Rufus Randall Rand Jr. (May 25, 1892 – October 15, 1971) was an American businessman and politician. He was the president of the Minneapolis Gas Company, which was founded by his family, Rand also served as the first mayor of Wayzata, Minnesota. He was the maternal grandfather of Sheldon Whitehouse, a United States Senator from Rhode Island.

== Biography ==
Rand was born in Minneapolis to Rufus Rand Sr, founder of the Minneapolis Gas Light Company (Minnegasco; now owned by CenterPoint Energy) and Susan Mealey Rand. The family had built the Rand House in Monticello, Minnesota as a summer estate in 1884, 8 years before his birth.

His two grandfathers were Minnesota State Senator Tobias Mealey and Mayor Alonzo Cooper Rand of Minneapolis. He attended Williams College, where he pursued an interest in aviation. He served as an aviator during World War I, flying for Lafayette Escadrille.

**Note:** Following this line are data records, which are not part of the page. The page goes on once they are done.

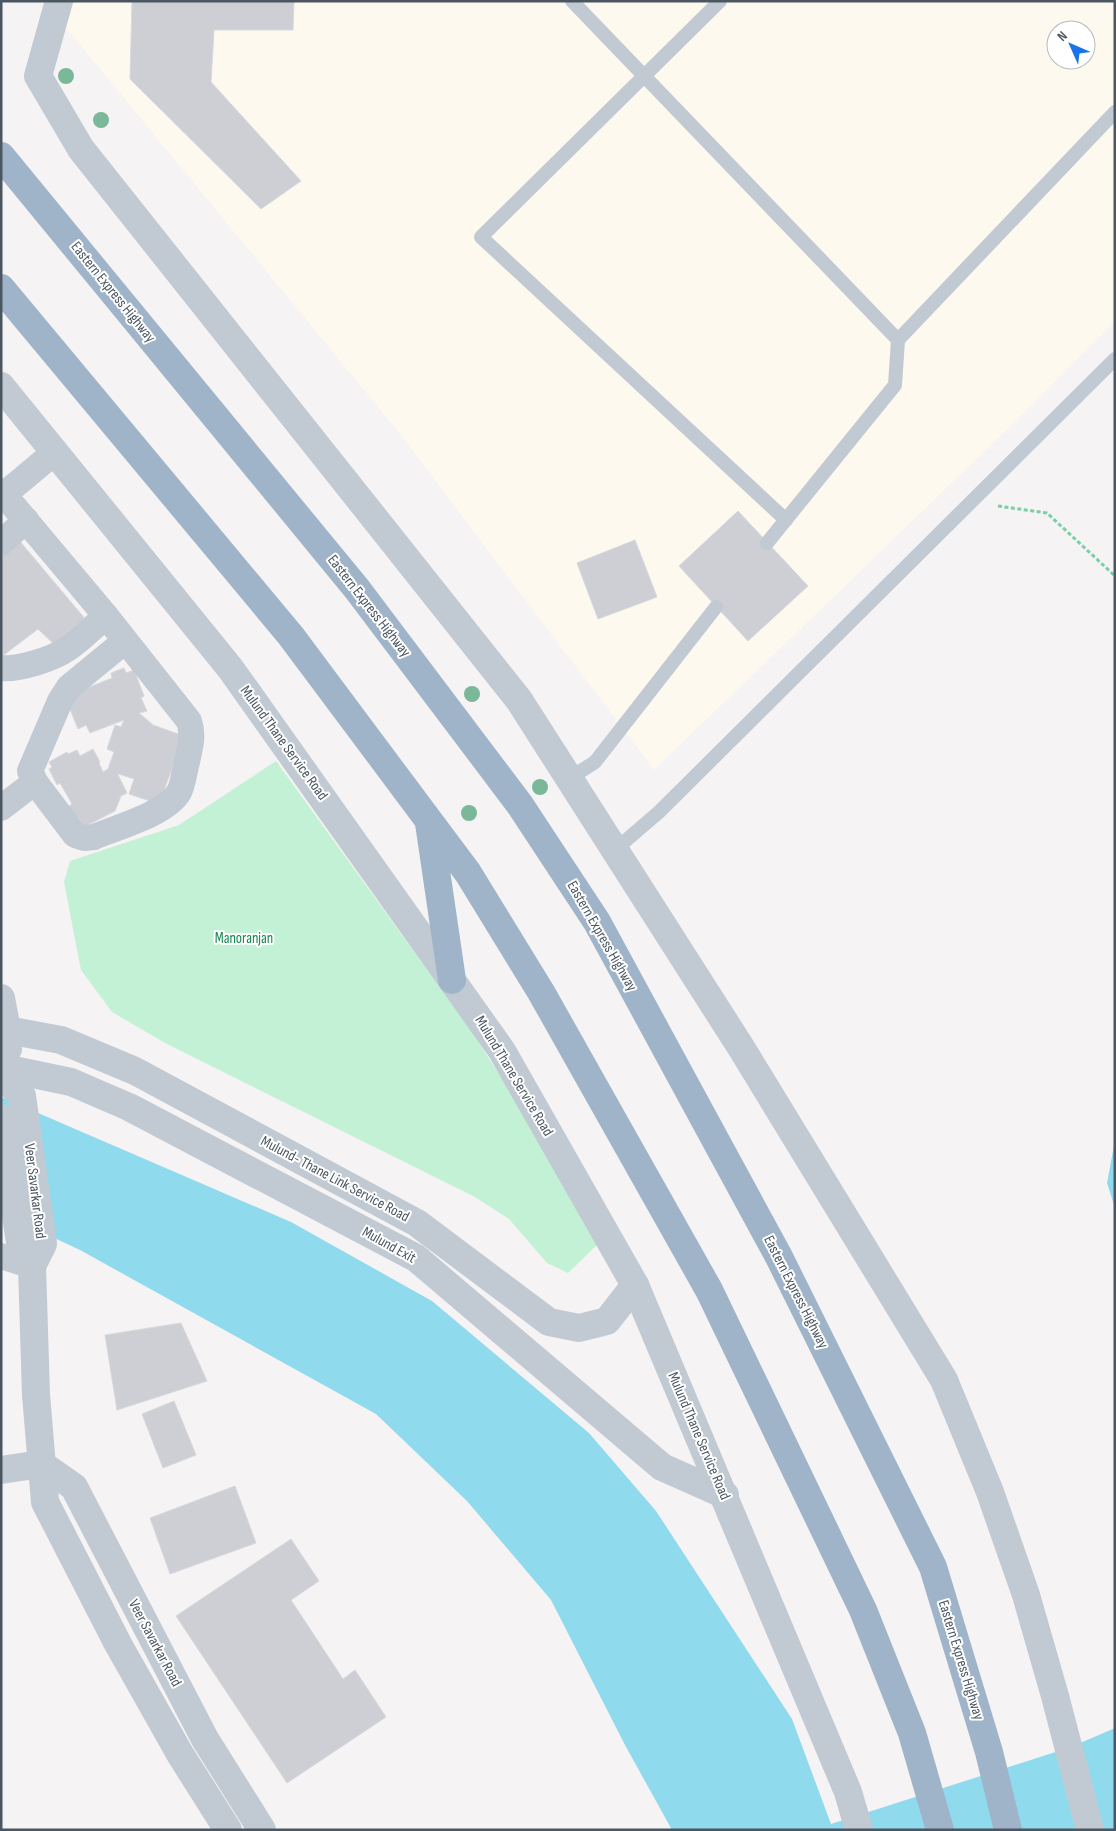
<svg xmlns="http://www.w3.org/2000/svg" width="1116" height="1831" viewBox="0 0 1116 1831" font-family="'Sofia Sans Condensed',sans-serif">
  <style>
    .commercial { fill: #fdf9ef; fill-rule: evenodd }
    .green { fill: #c3f1d5 }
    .water { fill: #90daee }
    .building { fill: #cdcfd5; stroke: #d7d9de }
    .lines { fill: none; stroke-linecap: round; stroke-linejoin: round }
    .path { stroke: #7ad0a6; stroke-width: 3; stroke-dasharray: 4 2.5; stroke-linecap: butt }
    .service { stroke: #c1cad2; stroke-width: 14 }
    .minor { stroke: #c1cad2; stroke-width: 26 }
    .tertiary { stroke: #c1cad2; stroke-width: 28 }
    .trunk { stroke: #9fb4c9; stroke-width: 28 }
    .tree { fill: #7bb799 }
    .labels { text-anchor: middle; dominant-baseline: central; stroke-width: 4; stroke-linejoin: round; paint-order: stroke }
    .street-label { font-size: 15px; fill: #4a5661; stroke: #fff }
    .park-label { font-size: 15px; fill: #17864f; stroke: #fff }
  </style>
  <rect width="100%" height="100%" fill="#f5f3f3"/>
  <!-- commercial -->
  <path class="commercial" d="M42,1H1115V321L1014,423L654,770L397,430L82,47ZM1056,30H1086V60H1056Z"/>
  <!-- green -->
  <path class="green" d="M276,761L472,1032L588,1212L600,1242L568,1273L547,1263L509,1219L475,1197L165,1043L112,1012L81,970L64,882L70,861L179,825Z"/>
  <!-- water -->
  <g class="water">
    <path d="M1,1097L291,1222L432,1301L589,1433L656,1511L792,1719L831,1824L1071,1747L1115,1728V1830H672L625,1745L551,1600L467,1501L376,1414L80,1250L1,1213Z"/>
    <path d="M1115,1140V1208L1107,1183Z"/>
  </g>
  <!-- building -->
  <g class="building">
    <path d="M132,1H294L293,30H214L211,82L301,181L261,209L130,79Z"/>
    <path d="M738,511L808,586L748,641L679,566Z"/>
    <path d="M18,539L86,620L57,647L38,629L1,657V554Z"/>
    <path d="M635,540L657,597L598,619L577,563Z"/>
    <path d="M124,668L126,673L134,670L144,696L141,698L147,711L139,713L153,725L184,736L159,804L129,794L134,779L119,774L118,775L127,793L121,796L115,811L84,827L79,818L76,820L69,806L72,804L60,783L57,785L49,769L52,767L49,762L67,752L68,754L77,750L80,756L93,749L100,762L99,763L103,772L108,769L114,752L107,749L115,725L121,727L124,720L90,733L86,725L78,729L67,702L70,695L112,678L111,673Z"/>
    <path d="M181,1323L207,1381L117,1410L105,1335Z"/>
    <path d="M174,1401L196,1455L163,1468L142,1414Z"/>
    <path d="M235,1486L256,1543L170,1574L150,1518Z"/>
    <path d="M291,1539L319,1581L291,1600L343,1679L355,1670L386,1717L287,1783L176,1616Z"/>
  </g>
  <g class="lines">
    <!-- path -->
    <path class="path" d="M998,506L1047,513L1115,576"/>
    <!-- service -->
    <g class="service">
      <path d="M572,1L898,340L895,385L767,543"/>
      <path d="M720,1L481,237L786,520"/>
      <path d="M898,340L1115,112"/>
      <path d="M570,778L595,762L716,607"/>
      <path d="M616,849L659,812L1115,359"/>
    </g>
    <!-- minor -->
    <g class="minor">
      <path d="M1,491L106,616L189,721C194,736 190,747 187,762C184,772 183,785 179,792C166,814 117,827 94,837L84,838L75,835L35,782L30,771L60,701L69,687L125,641"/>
      <path d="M1,497L55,452"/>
      <path d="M1,543L26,520"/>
      <path d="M1,668C18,670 53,659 67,649C81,640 93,627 106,616"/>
      <path d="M1,808L35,782"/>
      <path d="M1,1256L32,1266"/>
    </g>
    <!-- tertiary -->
    <g class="tertiary">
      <path d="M59,1L38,76L81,149L519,700L742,1049L944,1380L990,1492L1026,1595L1055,1696L1090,1830"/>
      <path d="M1,386L230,668L502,1051L635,1285L848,1792L859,1830"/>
      <path d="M1,998L7,1030L8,1049"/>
      <path d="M7,1030L61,1040L135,1071L417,1223L549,1322L579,1328L607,1321L635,1285"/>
      <path d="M9,1069L71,1082L129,1107L416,1258L662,1467L725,1495"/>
      <path d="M9,1083L22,1096L43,1244L32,1266L36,1395L45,1502L118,1644L180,1754L228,1830"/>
      <path d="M1,1118L20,1242L32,1266"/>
      <path d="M1,1470L41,1464L74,1487L205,1739L262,1830"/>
    </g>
    <!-- trunk -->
    <g class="trunk">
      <path d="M1,156L357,589L520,805L597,922L779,1257L933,1567L989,1752L1008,1830"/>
      <path d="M1,288L291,636L468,873L541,992L709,1290L863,1610L912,1733L940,1830"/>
      <path d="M429,823L452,980"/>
    </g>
  </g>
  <!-- trees -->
  <g class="tree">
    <circle cx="66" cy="76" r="8"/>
    <circle cx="101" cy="120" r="8"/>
    <circle cx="472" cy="694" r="8"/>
    <circle cx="540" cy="787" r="8"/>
    <circle cx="469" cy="813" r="8"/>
  </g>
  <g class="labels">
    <!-- street labels -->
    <g class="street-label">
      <text transform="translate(113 292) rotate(51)">Eastern Express Highway</text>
      <text transform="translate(369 606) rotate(52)">Eastern Express Highway</text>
      <text transform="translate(284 743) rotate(54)">Mulund Thane Service Road</text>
      <text transform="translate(602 936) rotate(60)">Eastern Express Highway</text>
      <text transform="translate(514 1076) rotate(59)">Mulund Thane Service Road</text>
      <text transform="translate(335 1179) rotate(28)">Mulund- Thane Link Service Road</text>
      <text transform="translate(35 1191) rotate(83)">Veer Savarkar Road</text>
      <text transform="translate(389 1245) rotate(29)">Mulund Exit</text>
      <text transform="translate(796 1292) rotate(63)">Eastern Express Highway</text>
      <text transform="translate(699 1436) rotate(67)">Mulund Thane Service Road</text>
      <text transform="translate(155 1643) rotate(62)">Veer Savarkar Road</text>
      <text transform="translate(961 1660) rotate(73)">Eastern Express Highway</text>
    </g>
    <!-- park labels -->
    <g class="park-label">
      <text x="244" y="938">Manoranjan</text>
    </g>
  </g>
  <!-- border -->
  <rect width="1116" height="1831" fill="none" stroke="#4a5661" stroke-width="5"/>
  <!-- north arrow -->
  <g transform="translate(1071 45) rotate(315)"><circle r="24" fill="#ffffff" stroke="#b7bbc0"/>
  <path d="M0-4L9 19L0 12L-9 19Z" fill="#1a73e8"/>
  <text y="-8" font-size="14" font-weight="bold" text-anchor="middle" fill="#4a5661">N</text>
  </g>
</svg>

Rand was the President of the Minneapolis Gas Company, which was owned by his family. During the 1920s, he also entered politics and served as mayor of Wayzata, Minnesota. During this time he built Rand Tower in downtown Minneapolis. It was one of the city's tallest buildings when completed and served as the headquarters of the Minneapolis Gas Company. In 2020, the building was converted into a Marriot hotel.

He also built the Still Pond estate in Minnetonka in 1931. The estate contained a 25,000 square foot, 63-room mansion that cost to construct. He sold it to Cargill in 1944. The mansion remained in use by Cargill, serving as the headquarters for its corporate leadership until being demolished in 2020.